Data in this exercise section start

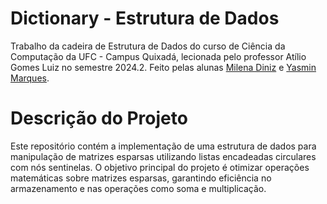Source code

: # Dictionary - Estrutura de Dados
Trabalho da cadeira de Estrutura de Dados do curso de Ciência da Computação da UFC - Campus Quixadá, lecionada pelo professor Atílio Gomes Luiz no semestre 2024.2. Feito pelas alunas [Milena Diniz](https://github.com/milenadinizg) e [Yasmin Marques](https://github.com/yasmin-marques). 

# Descrição do Projeto
Este repositório contém a implementação de uma estrutura de dados para manipulação de matrizes esparsas utilizando listas encadeadas circulares com nós sentinelas. O objetivo principal do projeto é otimizar operações matemáticas sobre matrizes esparsas, garantindo eficiência no armazenamento e nas operações como soma e multiplicação.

Data in this exercise section end

Could every record be given again exactly, with its pictures left out?

-- The answer --
Source code

: # Dictionary - Estrutura de Dados
Trabalho da cadeira de Estrutura de Dados do curso de Ciência da Computação da UFC - Campus Quixadá, lecionada pelo professor Atílio Gomes Luiz no semestre 2024.2. Feito pelas alunas [Milena Diniz](https://github.com/milenadinizg) e [Yasmin Marques](https://github.com/yasmin-marques). 

# Descrição do Projeto
Este repositório contém a implementação de uma estrutura de dados para manipulação de matrizes esparsas utilizando listas encadeadas circulares com nós sentinelas. O objetivo principal do projeto é otimizar operações matemáticas sobre matrizes esparsas, garantindo eficiência no armazenamento e nas operações como soma e multiplicação.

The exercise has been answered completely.